Ian Prowse & Amsterdam kicked off the second leg of their “Who Loves Ya Baby” tour with a brilliant night at Telford's Warehouse, where the packed house was treated to a high-energy show, that featured songs from all the 20-year plus career of Ian Prowse – from the early Celtic-tinged pop of Pele, through the Amsterdam back-catalogue and of course, new songs from this year's release, the afore-mentioned “Who Loves Ya Baby”. . . which Ian was quick to point out is a band album, not a solo release!
The Ellesmere Port-raised, Liverpool-based Prowse is a great writer and frontman, leading on this occasion a 7-piece Amsterdam, which apart from himself on vocals and guitar, featured Johnny Barlow (guitar), Mike Neary (keyboards), Laura McKinley (violin), Fiona McConnell (flute and whistle), Dave Mastrocola (bass) and debutant Guy Davies (drum) . . . and also, not forgetting the legendary Mikey . . . the band's very own Bez!

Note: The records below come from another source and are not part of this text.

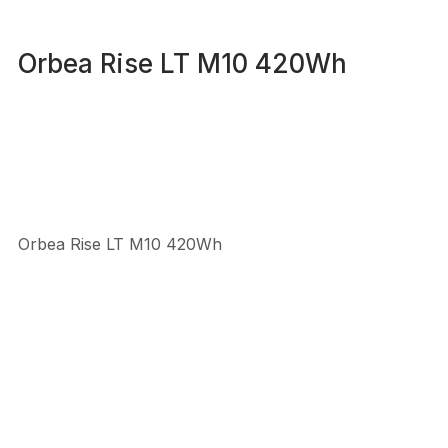
Orbea Rise LT M10 420Wh
Orbea Rise LT M10 420Wh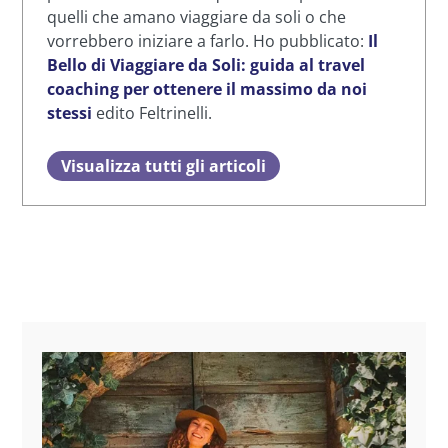
quelli che amano viaggiare da soli o che
vorrebbero iniziare a farlo. Ho pubblicato:
Il
Bello di Viaggiare da Soli: guida al travel
coaching per ottenere il massimo da noi
stessi
edito Feltrinelli.
Visualizza tutti gli articoli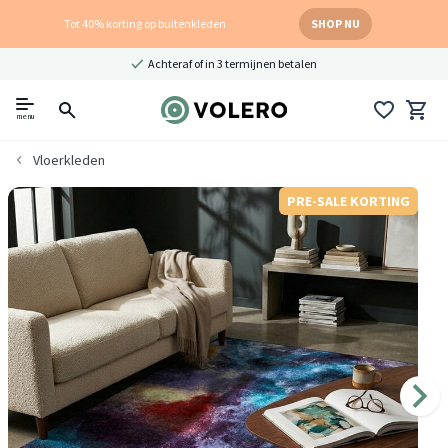
Tot 40% korting op buitenkleden
SHOP NU
Achteraf of in 3 termijnen betalen
menu
Vloerkleden
PRE-SALE KORTING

The most entertaining set started with the superb “God And Man” off the new album, with a good sprinkling of classic Pele thrown in, with a rousing “Fireworks” from all the way back in 1992, featuring the girls in the band – Laura McKinley and Fiona McConnell; another early highlight was the title track of the Amsterdam “Arm In Arm” release, and also from that, the gorgeous “Home” . . . probably my favourite Ian Prowse song.

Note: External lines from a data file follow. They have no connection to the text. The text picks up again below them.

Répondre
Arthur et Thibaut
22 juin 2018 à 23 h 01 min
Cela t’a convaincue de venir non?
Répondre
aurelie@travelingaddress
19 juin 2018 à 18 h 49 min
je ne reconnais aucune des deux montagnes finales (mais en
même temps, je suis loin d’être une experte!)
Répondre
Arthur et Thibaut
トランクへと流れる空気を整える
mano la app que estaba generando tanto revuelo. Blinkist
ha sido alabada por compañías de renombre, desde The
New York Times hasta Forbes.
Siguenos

It was back to “Who Loves Ya Baby” for the moving and poignant “Lest We Forget”, written by Alun Rhys Jones, about the young men who went off to the First World War, many never to return; the very funky “I Did It For Love” had the full band firing on all cylinders, with Mikey taking to the Telford's Warehouse floor for more room to throw his 'shapes'! Ian is also a natural raconteur and told of going for a walk before the gig and seeing the spot in Eastgate Streetwhere he used to busk for years outside Browns of Chester, now Debenhams, which led to the excellent “Name And Number”.

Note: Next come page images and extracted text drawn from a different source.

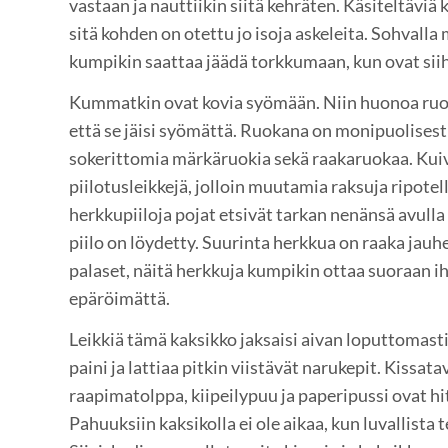
vastaan ja nauttiikin siitä kehräten. Käsiteltäviä 
sitä kohden on otettu jo isoja askeleita. Sohvalla
kumpikin saattaa jäädä torkkumaan, kun ovat siih
Kummatkin ovat kovia syömään. Niin huonoa ruokaa
että se jäisi syömättä. Ruokana on monipuolisesti
sokerittomia märkäruokia sekä raakaruokaa. Kui
piilotusleikkejä, jolloin muutamia raksuja ripotel
herkkupiiloja pojat etsivät tarkan nenänsä avulla 
piilo on löydetty. Suurinta herkkua on raaka jauhe
palaset, näitä herkkuja kumpikin ottaa suoraan 
epäröimättä.
Leikkiä tämä kaksikko jaksaisi aivan loputtomasti.
paini ja lattiaa pitkin viistävät narukepit. Kissata
raapimatolppa, kiipeilypuu ja paperipussi ovat hi
Pahuuksiin kaksikolla ei ole aikaa, kun luvallista t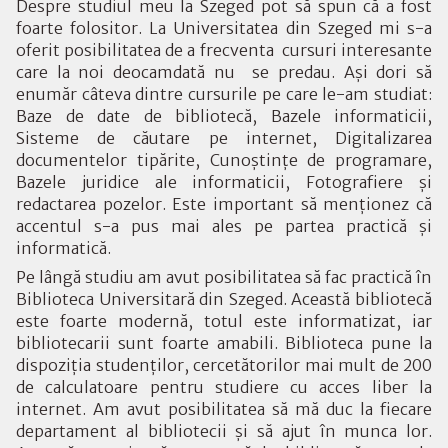
Despre studiul meu la Szeged pot să spun că a fost
foarte folositor. La Universitatea din Szeged mi s-a
oferit posibilitatea de a frecventa cursuri interesante
care la noi deocamdată nu se predau. Aşi dori să
enumăr câteva dintre cursurile pe care le-am studiat:
Baze de date de bibliotecă, Bazele informaticii,
Sisteme de căutare pe internet, Digitalizarea
documentelor tipărite, Cunoştinţe de programare,
Bazele juridice ale informaticii, Fotografiere şi
redactarea pozelor. Este important să menţionez că
accentul s-a pus mai ales pe partea practică şi
informatică.
Pe lângă studiu am avut posibilitatea să fac practică în
Biblioteca Universitară din Szeged. Această bibliotecă
este foarte modernă, totul este informatizat, iar
bibliotecarii sunt foarte amabili. Biblioteca pune la
dispoziţia studenţilor, cercetătorilor mai mult de 200
de calculatoare pentru studiere cu acces liber la
internet. Am avut posibilitatea să mă duc la fiecare
departament al bibliotecii şi să ajut în munca lor.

Every song was a gem really, but other highlights included a debut live performance for “The Emigrant”; an absolutely storming “Joe's Kiss”, written about one of Ian's heroes, Joe Strummer . . . and a further 'doff of the cap' saw a blistering “London's Calling” performed. The set ended with the modern classic and possibly the best known Ian Prowse song, the moving “Does This Train Stop On Merseyside”, with the audience helping out with the words!
A much deserved encore saw the band just stay on stage and perform the lovely “Maybe There Is A God After All” , written about Ian's daughter, Rosalita . . . it's a Celtic stormer and was a fitting end to a most memorable evening. Even with some personnel changes, the band were all on top form. If you get the chance to go and see Ian Prowse & Amsterdam take it . . . you're sure to head home with a large smile on your face!